WHAT YOU NEED TO DO:
Retype exactly the stretch of lines that begins at the line containing "demora para o" and ends at the last line of the data, with no other lines.

Saved entries:
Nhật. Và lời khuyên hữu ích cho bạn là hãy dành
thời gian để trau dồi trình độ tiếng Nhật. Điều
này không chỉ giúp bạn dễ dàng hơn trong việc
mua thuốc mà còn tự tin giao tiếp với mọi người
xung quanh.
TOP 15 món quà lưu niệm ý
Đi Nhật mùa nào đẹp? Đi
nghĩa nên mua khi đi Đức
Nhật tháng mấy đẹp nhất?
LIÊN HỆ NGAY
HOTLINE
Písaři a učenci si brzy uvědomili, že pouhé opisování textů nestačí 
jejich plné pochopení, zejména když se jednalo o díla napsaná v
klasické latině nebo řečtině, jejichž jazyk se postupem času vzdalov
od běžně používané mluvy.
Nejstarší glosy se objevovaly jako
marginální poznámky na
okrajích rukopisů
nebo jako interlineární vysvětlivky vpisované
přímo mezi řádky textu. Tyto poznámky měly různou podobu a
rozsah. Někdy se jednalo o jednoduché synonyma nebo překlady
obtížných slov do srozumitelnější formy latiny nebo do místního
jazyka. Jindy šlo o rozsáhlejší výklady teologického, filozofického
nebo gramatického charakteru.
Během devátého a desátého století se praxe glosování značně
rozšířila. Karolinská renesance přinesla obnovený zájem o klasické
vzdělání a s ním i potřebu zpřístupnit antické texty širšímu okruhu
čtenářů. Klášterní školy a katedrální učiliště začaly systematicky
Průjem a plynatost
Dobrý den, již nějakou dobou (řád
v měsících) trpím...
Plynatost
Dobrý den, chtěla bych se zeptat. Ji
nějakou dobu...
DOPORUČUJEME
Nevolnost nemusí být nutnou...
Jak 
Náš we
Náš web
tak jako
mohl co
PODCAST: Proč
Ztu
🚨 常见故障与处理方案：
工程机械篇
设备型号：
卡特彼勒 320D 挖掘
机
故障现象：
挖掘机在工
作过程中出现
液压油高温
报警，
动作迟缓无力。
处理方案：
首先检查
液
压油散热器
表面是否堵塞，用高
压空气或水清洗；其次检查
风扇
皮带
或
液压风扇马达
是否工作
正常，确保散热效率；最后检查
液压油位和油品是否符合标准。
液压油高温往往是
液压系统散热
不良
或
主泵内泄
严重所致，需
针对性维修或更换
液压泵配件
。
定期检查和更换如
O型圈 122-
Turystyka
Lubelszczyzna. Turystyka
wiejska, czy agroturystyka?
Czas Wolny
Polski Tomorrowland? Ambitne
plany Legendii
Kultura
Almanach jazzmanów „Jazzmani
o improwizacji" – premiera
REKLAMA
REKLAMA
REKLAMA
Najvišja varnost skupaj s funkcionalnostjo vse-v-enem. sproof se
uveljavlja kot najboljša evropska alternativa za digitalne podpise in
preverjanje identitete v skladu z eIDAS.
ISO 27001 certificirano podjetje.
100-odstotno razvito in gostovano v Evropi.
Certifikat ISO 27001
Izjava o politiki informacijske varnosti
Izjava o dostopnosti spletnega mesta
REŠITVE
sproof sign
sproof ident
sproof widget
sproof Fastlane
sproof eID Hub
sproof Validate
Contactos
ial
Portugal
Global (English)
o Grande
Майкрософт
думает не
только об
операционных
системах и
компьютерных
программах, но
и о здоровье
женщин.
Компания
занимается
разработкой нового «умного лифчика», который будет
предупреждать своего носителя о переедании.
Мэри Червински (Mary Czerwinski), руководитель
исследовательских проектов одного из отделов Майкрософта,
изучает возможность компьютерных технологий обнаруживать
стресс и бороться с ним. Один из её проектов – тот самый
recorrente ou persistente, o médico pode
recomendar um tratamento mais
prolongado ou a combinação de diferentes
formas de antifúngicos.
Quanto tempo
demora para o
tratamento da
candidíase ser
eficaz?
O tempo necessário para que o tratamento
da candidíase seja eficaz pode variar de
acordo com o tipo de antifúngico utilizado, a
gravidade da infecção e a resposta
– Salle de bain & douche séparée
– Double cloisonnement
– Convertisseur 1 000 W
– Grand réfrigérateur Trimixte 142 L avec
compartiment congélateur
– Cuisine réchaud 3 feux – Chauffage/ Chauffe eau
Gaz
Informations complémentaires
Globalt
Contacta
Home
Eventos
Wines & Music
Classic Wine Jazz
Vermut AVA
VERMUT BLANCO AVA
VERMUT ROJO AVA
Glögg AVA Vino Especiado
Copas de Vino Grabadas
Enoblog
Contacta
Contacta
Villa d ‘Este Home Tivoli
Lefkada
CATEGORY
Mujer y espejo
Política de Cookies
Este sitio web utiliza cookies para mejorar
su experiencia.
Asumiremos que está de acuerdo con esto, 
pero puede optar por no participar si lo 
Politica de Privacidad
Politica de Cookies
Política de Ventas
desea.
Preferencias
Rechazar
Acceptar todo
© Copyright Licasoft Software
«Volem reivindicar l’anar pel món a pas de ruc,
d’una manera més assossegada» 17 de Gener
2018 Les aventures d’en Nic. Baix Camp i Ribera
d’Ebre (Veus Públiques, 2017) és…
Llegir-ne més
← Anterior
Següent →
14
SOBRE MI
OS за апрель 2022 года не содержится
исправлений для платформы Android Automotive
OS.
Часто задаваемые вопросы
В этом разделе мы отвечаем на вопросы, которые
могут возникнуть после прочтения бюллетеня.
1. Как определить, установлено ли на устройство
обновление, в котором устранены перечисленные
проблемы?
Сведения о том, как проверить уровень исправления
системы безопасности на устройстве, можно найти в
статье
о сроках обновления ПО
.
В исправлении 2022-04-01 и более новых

EXERCISE SOLUTION:
demora para o
tratamento da
candidíase ser
eficaz?
O tempo necessário para que o tratamento
da candidíase seja eficaz pode variar de
acordo com o tipo de antifúngico utilizado, a
gravidade da infecção e a resposta
– Salle de bain & douche séparée
– Double cloisonnement
– Convertisseur 1 000 W
– Grand réfrigérateur Trimixte 142 L avec
compartiment congélateur
– Cuisine réchaud 3 feux – Chauffage/ Chauffe eau
Gaz
Informations complémentaires
Globalt
Contacta
Home
Eventos
Wines & Music
Classic Wine Jazz
Vermut AVA
VERMUT BLANCO AVA
VERMUT ROJO AVA
Glögg AVA Vino Especiado
Copas de Vino Grabadas
Enoblog
Contacta
Contacta
Villa d ‘Este Home Tivoli
Lefkada
CATEGORY
Mujer y espejo
Política de Cookies
Este sitio web utiliza cookies para mejorar
su experiencia.
Asumiremos que está de acuerdo con esto, 
pero puede optar por no participar si lo 
Politica de Privacidad
Politica de Cookies
Política de Ventas
desea.
Preferencias
Rechazar
Acceptar todo
© Copyright Licasoft Software
«Volem reivindicar l’anar pel món a pas de ruc,
d’una manera més assossegada» 17 de Gener
2018 Les aventures d’en Nic. Baix Camp i Ribera
d’Ebre (Veus Públiques, 2017) és…
Llegir-ne més
← Anterior
Següent →
14
SOBRE MI
OS за апрель 2022 года не содержится
исправлений для платформы Android Automotive
OS.
Часто задаваемые вопросы
В этом разделе мы отвечаем на вопросы, которые
могут возникнуть после прочтения бюллетеня.
1. Как определить, установлено ли на устройство
обновление, в котором устранены перечисленные
проблемы?
Сведения о том, как проверить уровень исправления
системы безопасности на устройстве, можно найти в
статье
о сроках обновления ПО
.
В исправлении 2022-04-01 и более новых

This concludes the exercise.